• _Work to complete_:
The entries are to be reproduced word for word, with all images left out.

(Revision comparison data)
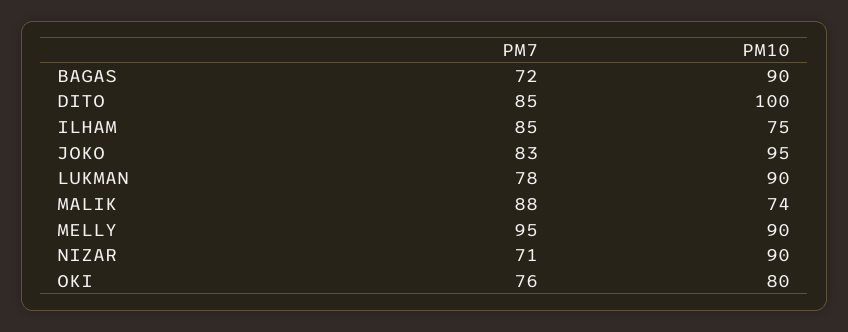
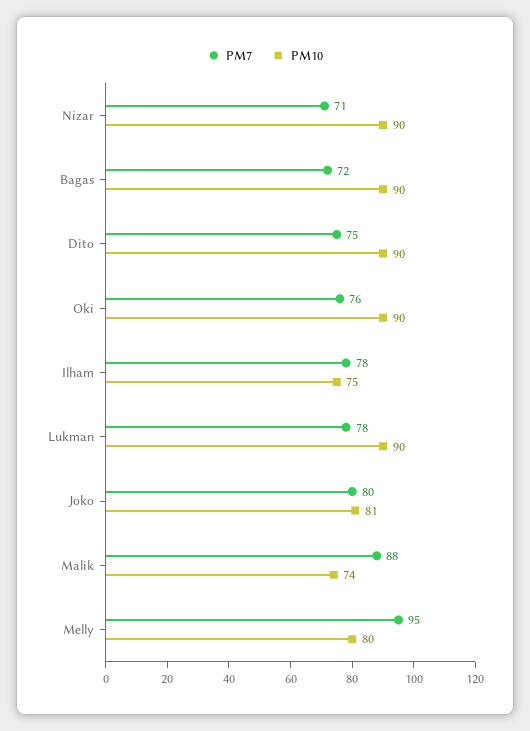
PM7, DITO: 85 -> 75
PM10, DITO: 100 -> 90
PM7, ILHAM: 85 -> 78
PM7, JOKO: 83 -> 80
PM10, JOKO: 95 -> 81
PM10, MELLY: 90 -> 80
PM10, OKI: 80 -> 90

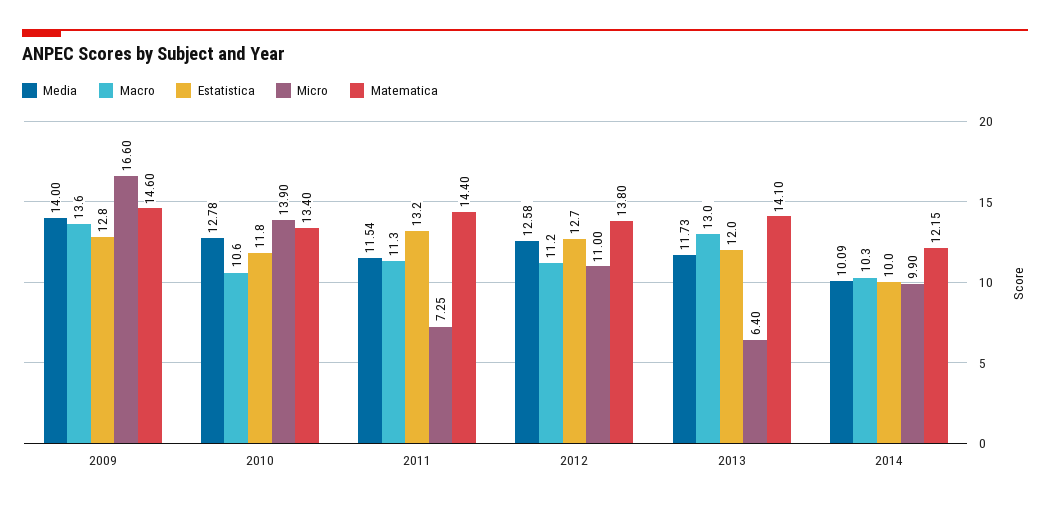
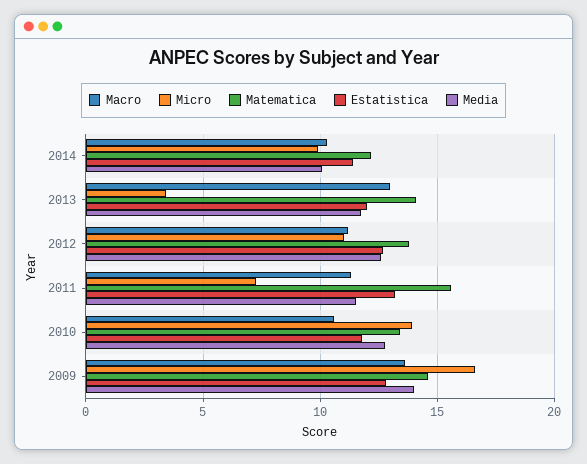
Matematica, 2011: 14.4 -> 15.5
Micro, 2013: 6.4 -> 3.5
Estatistica, 2014: 10 -> 11.5

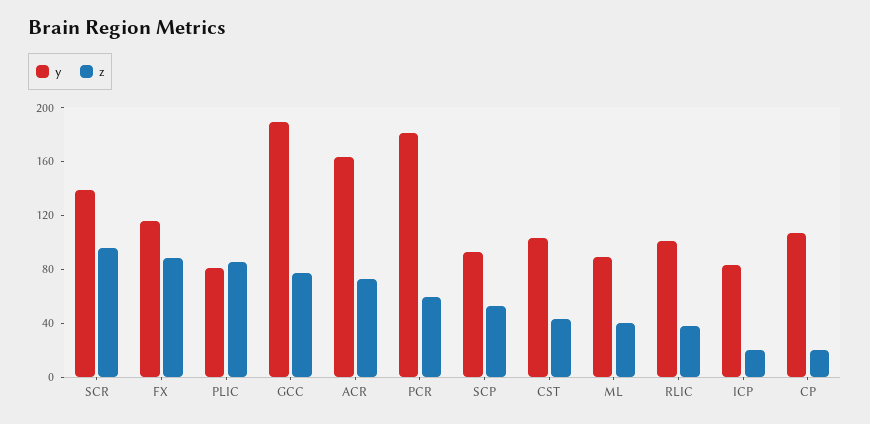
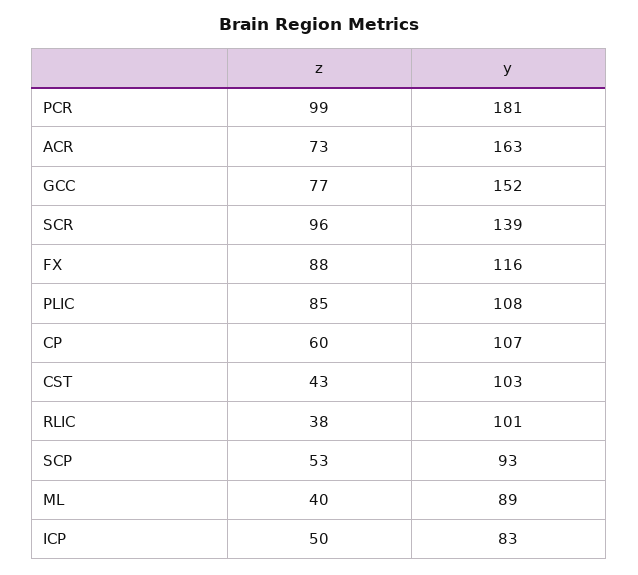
y, PLIC: 80 -> 108
y, GCC: 190 -> 152
z, PCR: 60 -> 99
z, ICP: 20 -> 50
z, CP: 20 -> 60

• _Task output_:
PM7, DITO: 85 -> 75
PM10, DITO: 100 -> 90
PM7, ILHAM: 85 -> 78
PM7, JOKO: 83 -> 80
PM10, JOKO: 95 -> 81
PM10, MELLY: 90 -> 80
PM10, OKI: 80 -> 90

Matematica, 2011: 14.4 -> 15.5
Micro, 2013: 6.4 -> 3.5
Estatistica, 2014: 10 -> 11.5

y, PLIC: 80 -> 108
y, GCC: 190 -> 152
z, PCR: 60 -> 99
z, ICP: 20 -> 50
z, CP: 20 -> 60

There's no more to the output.